Research Highlights

A liquid that is a permanent magnet has been developed for the first time by an AIMR-led team¹. In the future, it could be used for various applications, such as actuators in liquid robotic systems.

Liquids that become magnetic when placed inside a magnetic field have been known since the 1960s, when NASA scientists investigated their potential use as rocket fuel. However, as soon as the magnetic field is switched off, these liquids rapidly lose their magnetism due to the thermal motion of magnetic particles. Until now, the only known permanent magnets were solids.

Now, Tom Russell of the AIMR at Tohoku University and his collaborators in the USA and China have succeeded in making small liquid droplets that behave similarly to solid permanent magnets, but retain liquid characteristics.

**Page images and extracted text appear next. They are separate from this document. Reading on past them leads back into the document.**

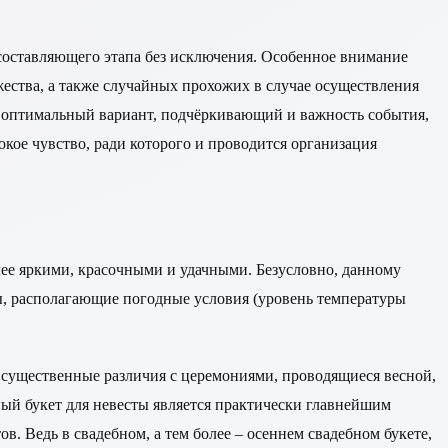
о составляющего этапа без исключения. Особенное внимание
жества, а также случайных прохожих в случае осуществления
 и оптимальный вариант, подчёркивающий и важность события,
бокое чувство, ради которого и проводится организация
олее яркими, красочными и удачными. Безусловно, данному
ды, располагающие погодные условия (уровень температуры
существенные различия с церемониями, проводящиеся весной,
ный букет для невесты является практически главнейшим
в. Ведь в свадебном, а тем более – осеннем свадебном букете,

The team used a modified three-dimensional printer to inject millimeter-sized water droplets containing iron oxide nanoparticles into an oil containing a surfactant. The nanoparticles congregated near the surfaces of the droplets, forming shell-like structures. When a magnetic field was applied, the nanoparticles became magnetized. But to the team’s surprise, the droplets retained some of this magnetization even when the magnetic field was turned off.

The researchers demonstrated their liquid magnets in various ways. For example, they made several of them rotate in unison by applying a rotating magnetic field (see image). Furthermore, by drawing a spherical droplet into a narrow tube so that it became cylindrical, the team showed that the droplets remained magnetic even on changing their shape. The magnetization remained even when a droplet was broken up into hundreds of smaller droplets, effectively forming multiple permanent magnets.

The magnetic droplets are much more than a scientific curiosity; they have various exciting applications. “Conventional solid magnets have made great contributions to the development of modern industry,” says Russell. “But what if magnets were soft, flowable and reconfigurable like a liquid? Magnets that could conform to spatial constraints? The reconfigurable ferromagnetic liquid droplets we have uncovered represent a milestone for the further development of magnetic materials. These amazing liquid magnetic materials will attract attention in biology, physics and chemistry.”

Since the researchers are uncertain about how their liquid retains its magnetism, discovering the mechanism is a major priority. “We do not understand the exact coupling since the length scales between the particles is too large for dipolar coupling,” says Russell. “And so we’re currently investigating the exact origin of the coupling.”